The network does not exist. New sockets cannot be opened. A compromised
tcpdump on FreeBSD can read packets from one device and write to one file.
Nothing else.
On Linux, tcpdump uses
seccomp-bpf.
A filter list decides which syscalls pass. The allowed calls retain full
authority over every open file descriptor. An allowed read()
can read any open FD. The filter checks the call, not the target. Same
tool. Same threat model. One removes access. The other filters calls.
The structural difference matters when the kernel grows. Capsicum does
not care how many syscalls the kernel adds. After cap_enter(),
a new syscall that opens files does not work because the process is in
capability mode. The restriction is structural, not enumerative. The
kernel can gain a thousand new syscalls and the sandbox holds, because
the sandbox is not a list of things you cannot do. It is the absence
of the ability to do them.
The CVE That Proved the Point
In 2022,
CVE-2022-30594
demonstrated precisely why the architectural difference matters.
On Linux kernels before 5.17.2, PTRACE_SEIZE allowed local
attackers to set PT_SUSPEND_SECCOMP, bypassing seccomp
filters entirely. The filter was correct. Every rule was properly written.
The mechanism to enforce it was not.
Capsicum's model is structurally immune to this class of attack. There is no filter to suspend. There is no enforcement layer that can be circumvented. The process is in capability mode. The global namespace does not exist. You cannot bypass a door that is not there, regardless of how creative your lock-picking skills might be.
The filter was correct. The mechanism to enforce it was not. This is the fundamental difference between subtraction and filtration.
The Epistemological Divide
The difference between Capsicum and seccomp is not a difference of implementation. It is a difference of epistemology, and it is worth spending a moment on why this matters beyond the technical detail.
seccomp asks: "What should this process not be allowed to call?" This requires you to know, in advance, every dangerous thing a process might do. Every new kernel version, every new syscall, every new attack vector must be anticipated and added to the filter. The Linux kernel had 335 syscalls in 2012. It has over 450 today. Each addition is a potential gap in every seccomp profile that uses a blocklist.
Capsicum asks: "What does this process actually need?" Then it removes everything else. You do not enumerate the threats. You enumerate the requirements. The set of things a process needs is small, knowable, and stable. The set of things a process might abuse grows with every kernel release. One of these sets is rather easier to manage than the other.
The Practical Evidence
tcpdump is not alone. FreeBSD's base system quietly demonstrates what Capsicum makes possible across its most security-critical tools.

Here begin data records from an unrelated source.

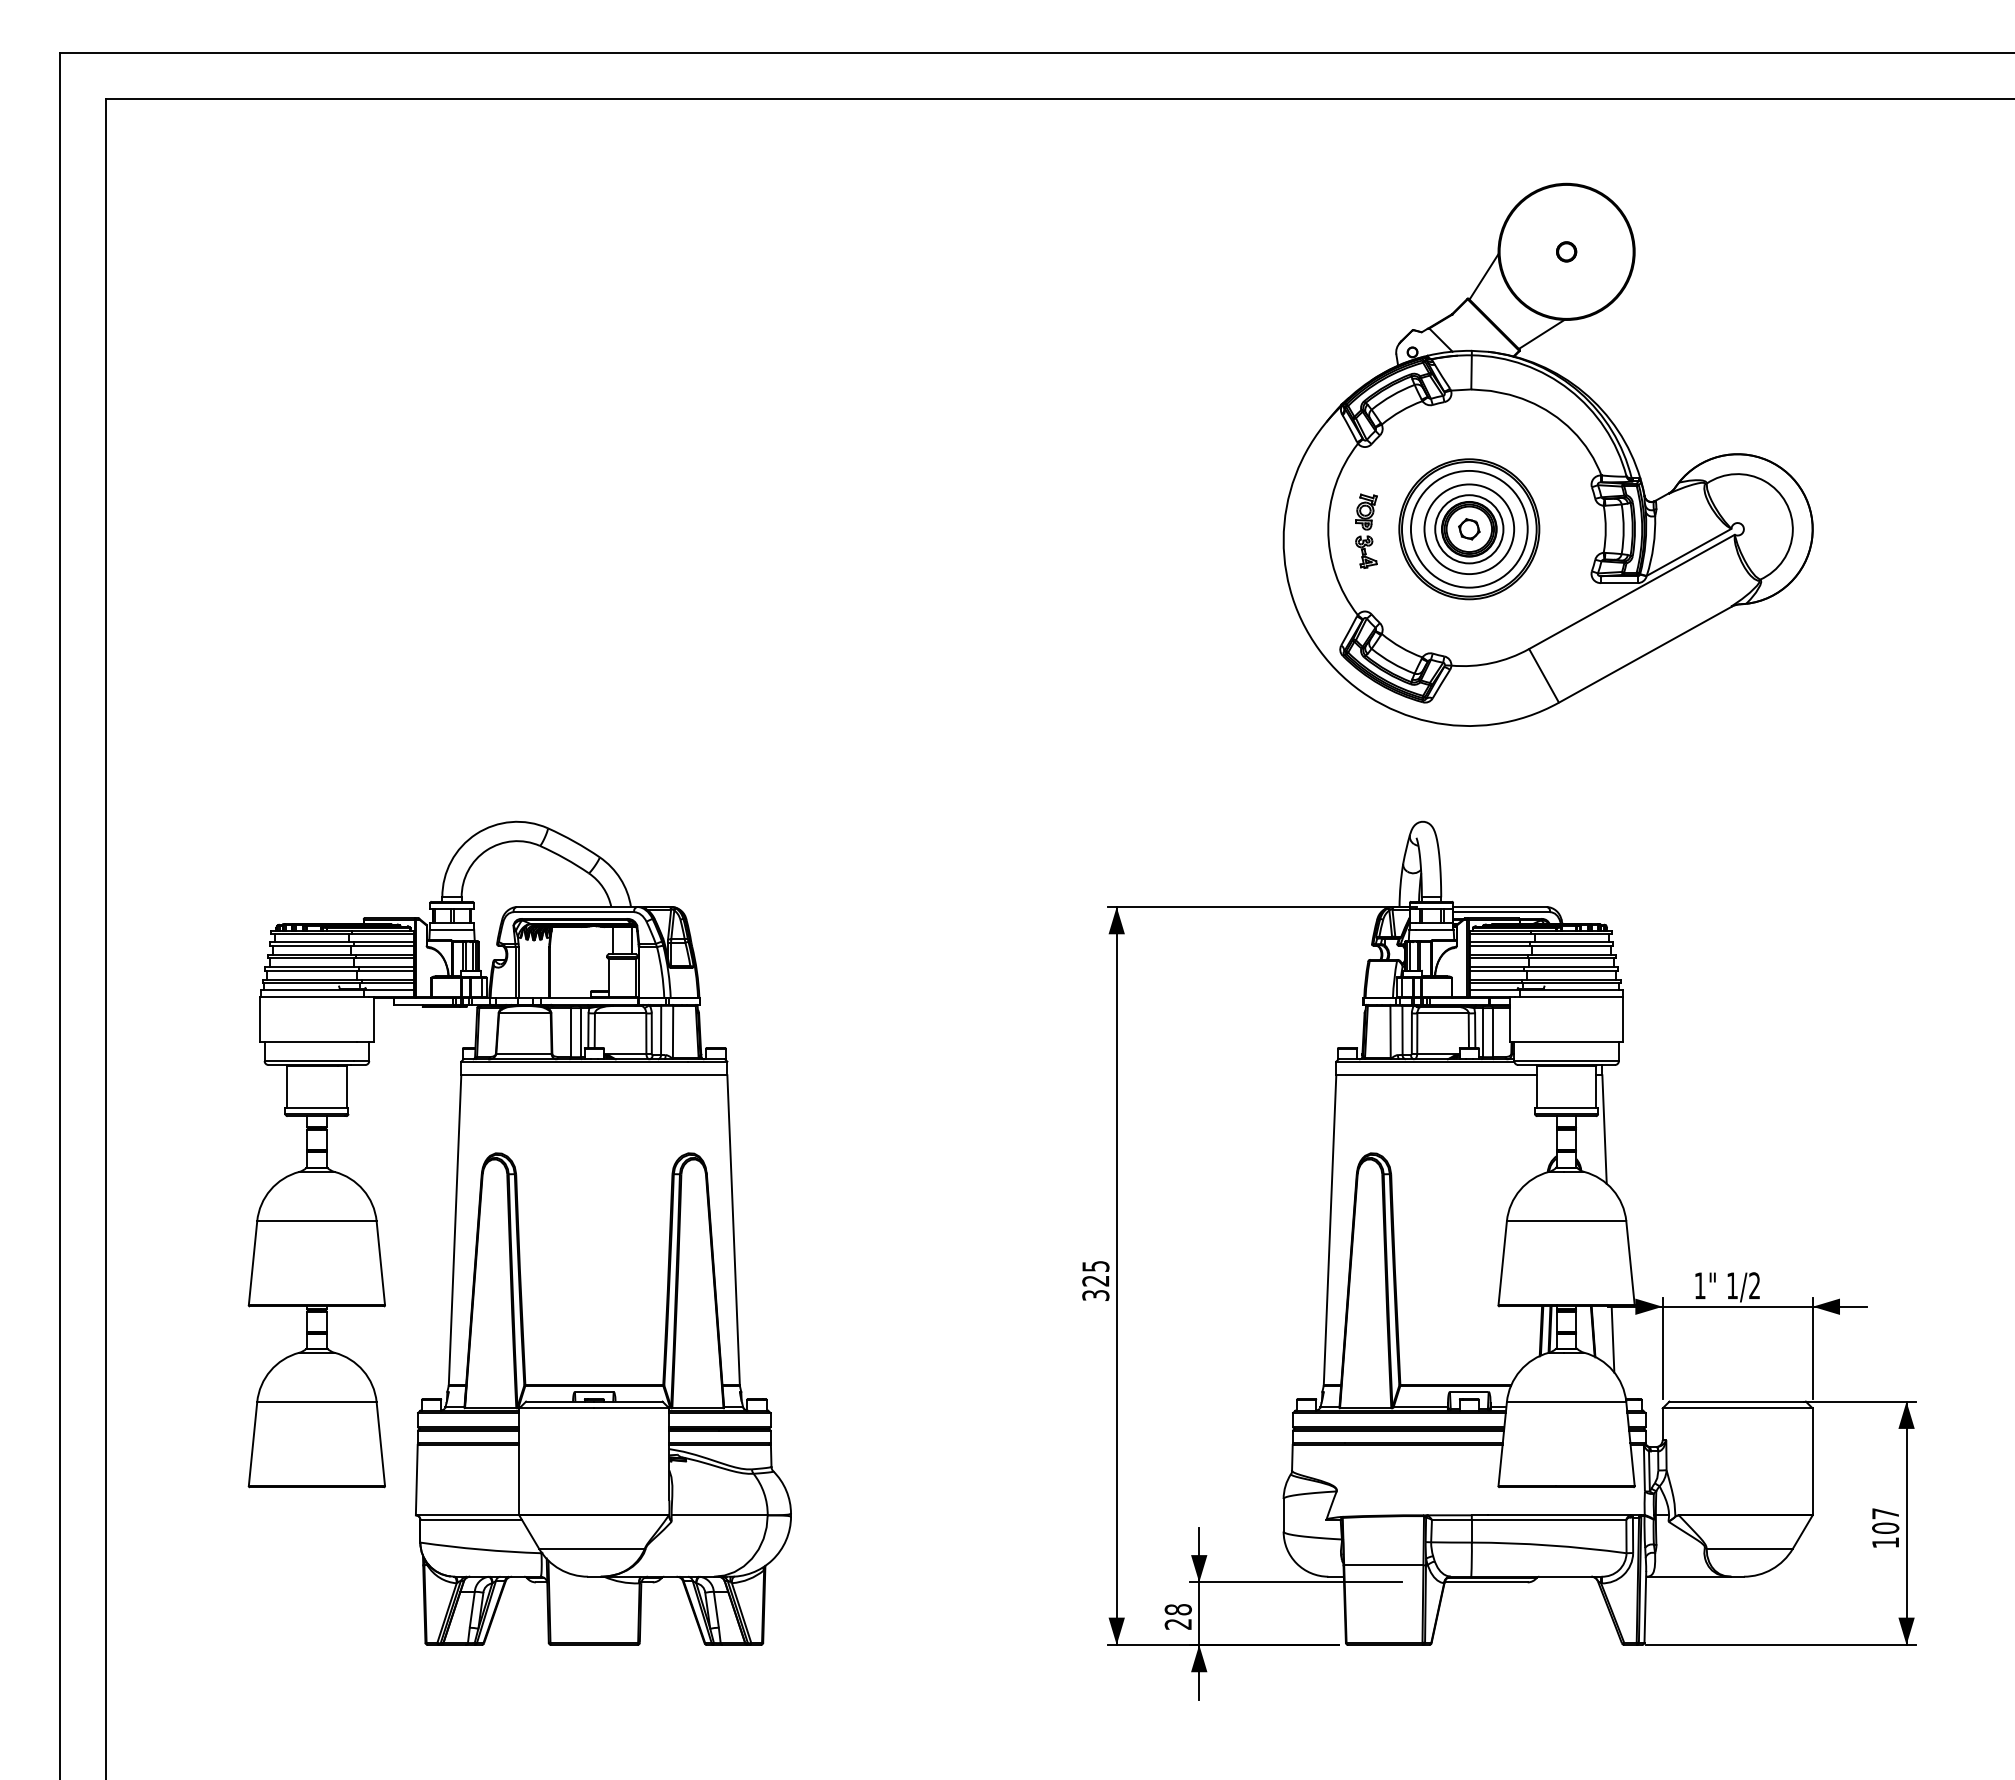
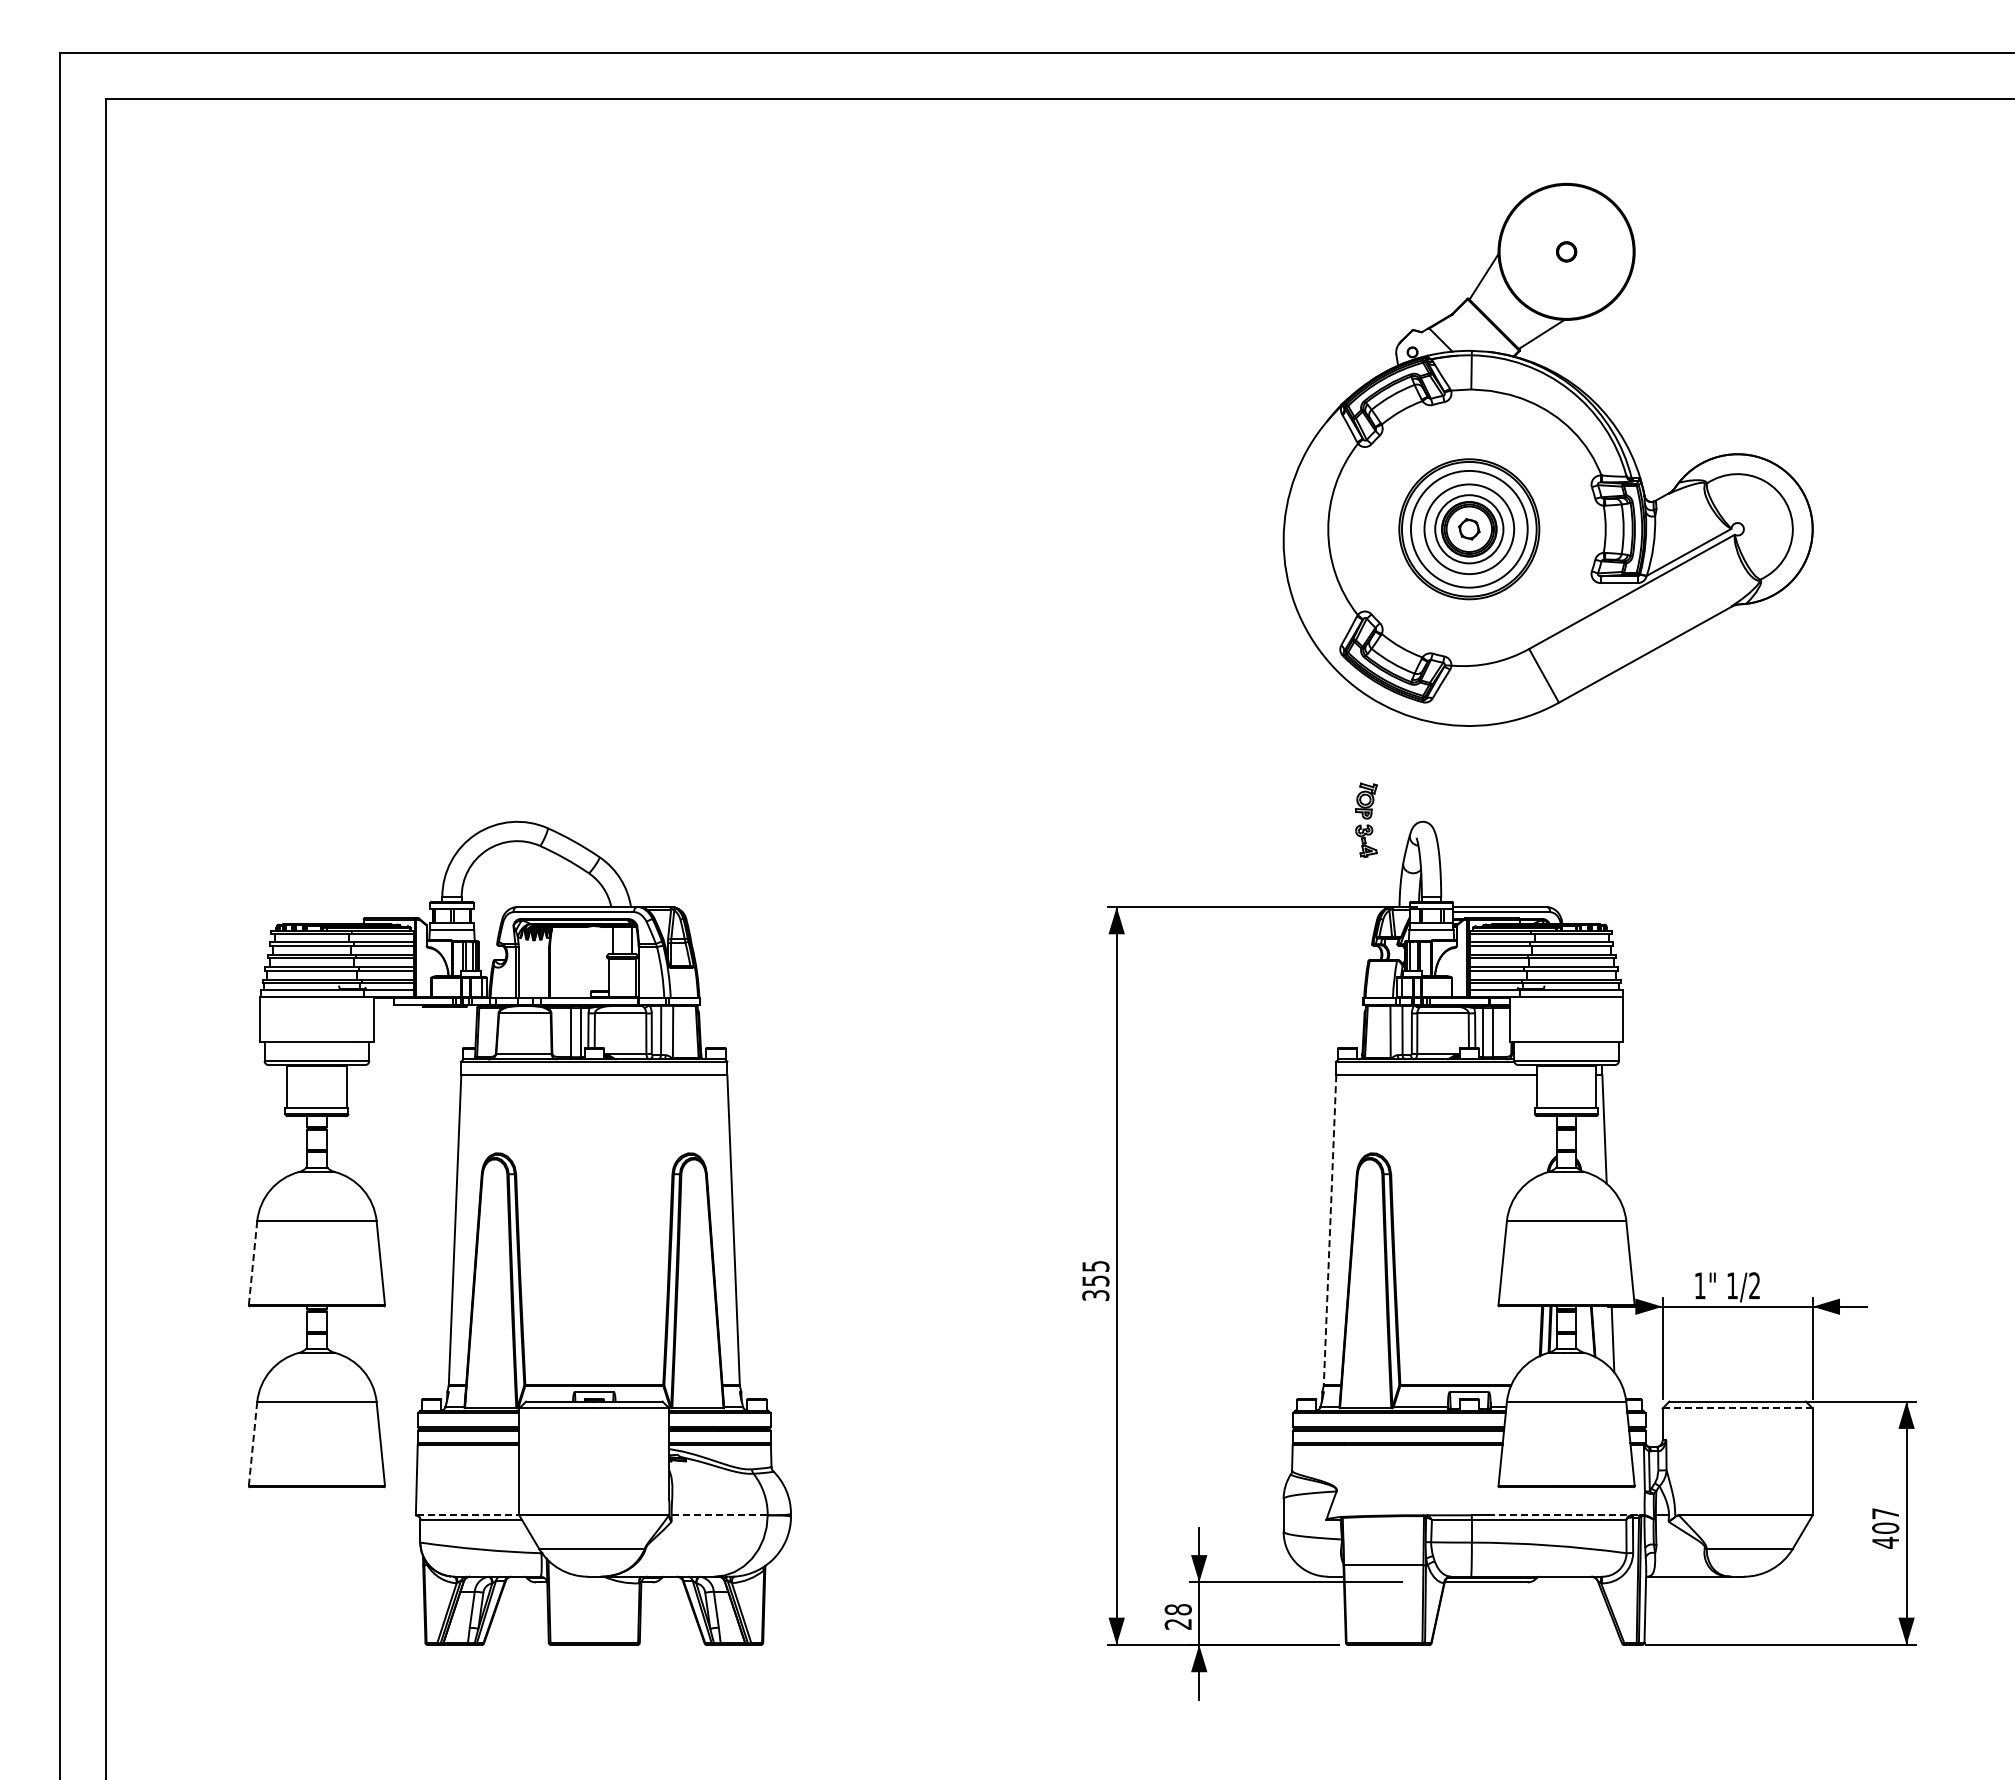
part at (1366, 530) position: (1366, 530) -> (1366, 819)
line at (1330, 1230): solid -> dashed
line at (252, 1263): solid -> dashed
text at (1095, 1280): 325 -> 355
line at (1737, 1408): solid -> dashed
line at (252, 1444): solid -> dashed
line at (468, 1515): solid -> dashed
line at (720, 1515): solid -> dashed
line at (1564, 1515): solid -> dashed
text at (1885, 1542): 107 -> 407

dhclient follows the same pattern. Open the socket, open the
lease file, enter capability mode. The DHCP client, which runs as root and
handles network input from untrusted sources, is sandboxed to precisely the
resources it requires. On most Linux distributions, a compromised dhclient
can read anything the dhclient user can read, which, given that it typically
runs as root, is everything.
The full list of Capsicum-enabled tools in FreeBSD base is quietly
instructive: tcpdump, dhclient,
hastd, auditdistd, gzip,
and OpenSSH. These are precisely the tools an attacker targets first:
network-facing, parsing untrusted input, often running as root. On FreeBSD,
they are precisely the tools that have the least to offer once compromised.
The Point
Both approaches improve security. Meaningfully. seccomp-bpf protects millions of containers, phones, and browsers every day. Dismissing it would be ignorant. But the question, as ever, is architectural: would you rather patch the filter, or remove what needs filtering?
Capsicum eliminates ambient authority. seccomp restricts it. One locks the door and removes it from the hinges. The other hires a bouncer and hopes the guest list is complete.
The door that does not exist cannot be opened. Rather reassuring, that.